In this perspective, my research focus has been on the biological nitrogen fixation process, by studying the diversity of the rhizobial communities which associate with indigenous South African legumes in the Succulent Karroo biome of South Africa. Previously, I focused on the soil nitrification process, through the assessment of dynamics of ammonia-oxidizing bacteria (AOB) and archaea (AOA) in tropical agro-ecosystems that were managed by the integrated soil fertility management strategies (ISFM, a combination of organic and inorganic soil inputs).
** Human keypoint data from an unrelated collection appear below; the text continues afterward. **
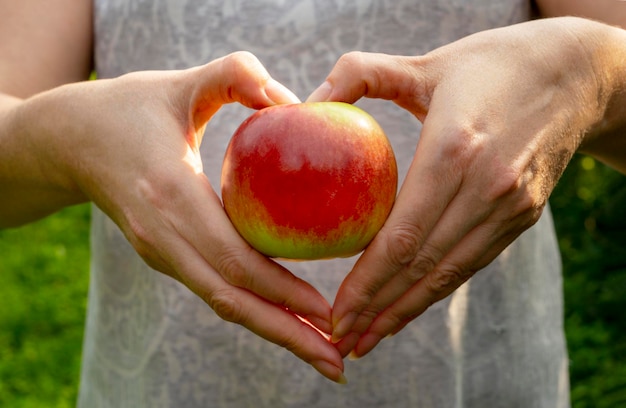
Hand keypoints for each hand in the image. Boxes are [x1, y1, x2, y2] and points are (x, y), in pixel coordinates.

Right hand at [15, 52, 344, 381]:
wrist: (69, 141)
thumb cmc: (129, 107)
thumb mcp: (181, 82)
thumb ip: (235, 75)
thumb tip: (293, 102)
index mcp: (169, 194)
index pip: (233, 258)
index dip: (281, 290)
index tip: (327, 311)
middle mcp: (162, 236)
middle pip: (231, 299)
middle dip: (286, 334)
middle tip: (338, 362)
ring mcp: (160, 252)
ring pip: (222, 302)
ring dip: (273, 331)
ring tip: (322, 354)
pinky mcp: (164, 256)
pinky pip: (214, 289)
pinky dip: (253, 309)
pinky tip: (287, 316)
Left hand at [308, 17, 617, 357]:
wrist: (574, 74)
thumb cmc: (489, 65)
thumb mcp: (423, 62)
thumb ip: (357, 74)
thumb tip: (301, 107)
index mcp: (454, 149)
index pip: (401, 236)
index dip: (366, 283)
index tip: (335, 312)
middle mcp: (486, 187)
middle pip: (421, 267)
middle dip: (377, 310)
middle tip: (340, 341)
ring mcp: (510, 206)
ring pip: (449, 274)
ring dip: (406, 312)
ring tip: (368, 340)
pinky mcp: (523, 215)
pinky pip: (472, 263)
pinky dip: (437, 292)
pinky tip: (410, 307)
In addition, I am a member of the Grain Research Program (GRP) through the Centre of Excellence in Plant Health and Biotechnology (CPHB) in FABI, through the Future Leaders-African Independent Research (FLAIR) fellowship to work on ‘the diversity of native rhizobia and comparison with commercial inoculants for chickpea production in South Africa’. In South Africa, chickpea demand is currently increasing however, most if not all chickpea grains are imported. Attempts to introduce chickpea cultivation particularly to small-scale farmers has been faced with the challenge of soil infertility among others. This situation is further worsened by the high cost of synthetic fertilizers, and where applicable, the negative impacts they pose to the environment. On the other hand, animal manures are not adequate and therefore are unreliable, calling for the use of bio-fertilizers. However, the knowledge of the rhizobia nodulating chickpea in South Africa is limited. This research aims to identify the rhizobia nodulating chickpea, select the effective strain/s and compare their performance with the commercial inoculants. This work therefore has the potential for identification of strains adapted to the environment that can be developed as inoculant/s for chickpea production in South Africa.